The performance space is quite tiny with a wooden platform directly placed on the floor. Basically, at least when we went there, the group of artists didn’t consist of more than one singer, one guitarist and one dancer - very simple. What makes the show at La Carbonería a little more different and intimate than ‘tablaos’ is that their flamenco-savvy friends also join with palmas and jaleos, sometimes jumping in with a pataíta in the fin de fiesta too.
They seem to have certain artists alternating daily, although some appear consecutively. As far as I’ve observed, they’re trying to present as authentic flamenco as they can, regardless who is in the audience. Usually each slot opens with a cante solo, which could be Siguiriyas, Soleá por Bulerías, Tangos, etc., depending on what the singer wants to fill the air with. Among the singers we saw, I only managed to learn the names of two that are Juan El Juana and Javier Allende, who both respectively delivered their cante with heartfelt artistry.

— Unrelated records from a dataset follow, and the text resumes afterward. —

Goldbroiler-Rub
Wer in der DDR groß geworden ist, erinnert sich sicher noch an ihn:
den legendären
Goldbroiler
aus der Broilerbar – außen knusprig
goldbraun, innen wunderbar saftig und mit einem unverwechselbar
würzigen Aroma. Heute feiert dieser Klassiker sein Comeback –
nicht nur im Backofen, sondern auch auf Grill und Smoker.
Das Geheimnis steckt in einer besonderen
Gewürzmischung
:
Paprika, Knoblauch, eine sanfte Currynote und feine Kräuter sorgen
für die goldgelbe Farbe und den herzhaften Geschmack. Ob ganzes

Among the dancers we had, I liked Mathilde Virginia ‘La Chula’ the most, in the sense that she communicated with the musicians so well and responded to the singing elegantly instead of disturbing it, which sometimes occurred with other dancers. On the particular evening, she also had the most entertaining ‘backing-up’ friends who did witty palmas and jaleos for her, while one of them gave us the most flavoursome pataíta of Bulerías too, making the night the best of the week.
Before each show, the singer would ask the audience to keep quiet and not to take any photos or videos, in order to avoid distractions. As you can guess, there are always certain people who disregard such requests and disrespect both the artists and fellow audiences... I must say, however, most of the visitors in the house try to maintain the atmosphere right for the artists, and I hope you can do the same if you have a chance to go there.
La Carbonería is the place for the most accessible flamenco nights in Seville. If nighttime isn’t ideal for you, they also host cultural gatherings related to other art forms during daytime, such as poetry, literature, paintings, etc., which could give you other types of inspiring experience of Spanish culture too. You can certainly add this welcoming place to your must-go list in Seville.